Homologous recombination deficiency (HRD) has become a cornerstone biomarker in ovarian cancer, guiding the use of platinum agents and PARP inhibitors. By measuring DNA repair failures through genomic scars—loss of heterozygosity, telomeric allelic imbalance, and large‑scale state transitions—clinicians can predict which tumors are most likely to respond to these targeted therapies. The HRD concept also fuels research into resistance mechanisms, prompting a deeper look at tumor biology beyond traditional histology.

Labcorp’s enhanced OmniSeq INSIGHT leverages Illumina’s TSO500 platform to deliver a unified report that combines standard oncogenic alterations with a robust HRD score. This integration streamlines workflow, reduces turnaround time, and eliminates the need for separate assays. The test also flags the emerging HR‑proficient/RB1‑high subtype, a group characterized by high aneuploidy and unfavorable prognosis, signaling that patients without classic HRD may still benefit from alternative therapeutic strategies. By providing a comprehensive molecular snapshot, the assay equips oncologists with actionable data for both HR‑deficient and HR‑proficient disease.

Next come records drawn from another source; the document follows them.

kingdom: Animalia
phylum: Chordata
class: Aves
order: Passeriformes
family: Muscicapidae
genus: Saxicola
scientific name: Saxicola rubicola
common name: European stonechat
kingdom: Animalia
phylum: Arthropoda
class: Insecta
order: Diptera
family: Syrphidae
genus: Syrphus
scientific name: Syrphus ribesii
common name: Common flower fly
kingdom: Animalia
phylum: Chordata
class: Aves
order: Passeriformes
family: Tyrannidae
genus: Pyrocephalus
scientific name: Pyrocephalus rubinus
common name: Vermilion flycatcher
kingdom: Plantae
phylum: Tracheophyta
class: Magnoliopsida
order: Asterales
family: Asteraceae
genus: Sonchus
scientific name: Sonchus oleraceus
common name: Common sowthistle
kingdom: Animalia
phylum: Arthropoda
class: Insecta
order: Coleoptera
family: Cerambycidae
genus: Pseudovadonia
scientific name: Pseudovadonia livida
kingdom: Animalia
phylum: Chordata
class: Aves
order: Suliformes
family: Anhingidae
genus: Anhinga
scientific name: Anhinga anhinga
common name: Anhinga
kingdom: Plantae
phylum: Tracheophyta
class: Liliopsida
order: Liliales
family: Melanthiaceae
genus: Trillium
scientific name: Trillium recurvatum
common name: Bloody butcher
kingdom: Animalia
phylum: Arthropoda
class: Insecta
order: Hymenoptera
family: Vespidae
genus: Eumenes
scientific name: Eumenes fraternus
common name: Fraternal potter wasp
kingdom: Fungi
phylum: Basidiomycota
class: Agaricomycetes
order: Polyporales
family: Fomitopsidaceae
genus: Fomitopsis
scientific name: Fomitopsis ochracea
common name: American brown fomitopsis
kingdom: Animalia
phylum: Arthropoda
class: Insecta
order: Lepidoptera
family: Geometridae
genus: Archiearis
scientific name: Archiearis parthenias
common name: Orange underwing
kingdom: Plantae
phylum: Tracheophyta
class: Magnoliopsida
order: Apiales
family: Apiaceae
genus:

The broader market is responding to this shift toward all‑inclusive genomic panels. As payers and regulators increasingly demand evidence of clinical utility, platforms that combine multiple biomarkers into a single, reimbursable test gain a competitive edge. Labcorp’s move reflects a growing industry trend: expanding the scope of precision oncology to capture diverse molecular phenotypes, thereby improving patient stratification and fostering next‑generation clinical trials. For providers, the ability to order one test that informs chemotherapy, PARP eligibility, and emerging targeted options simplifies decision‑making and accelerates personalized care.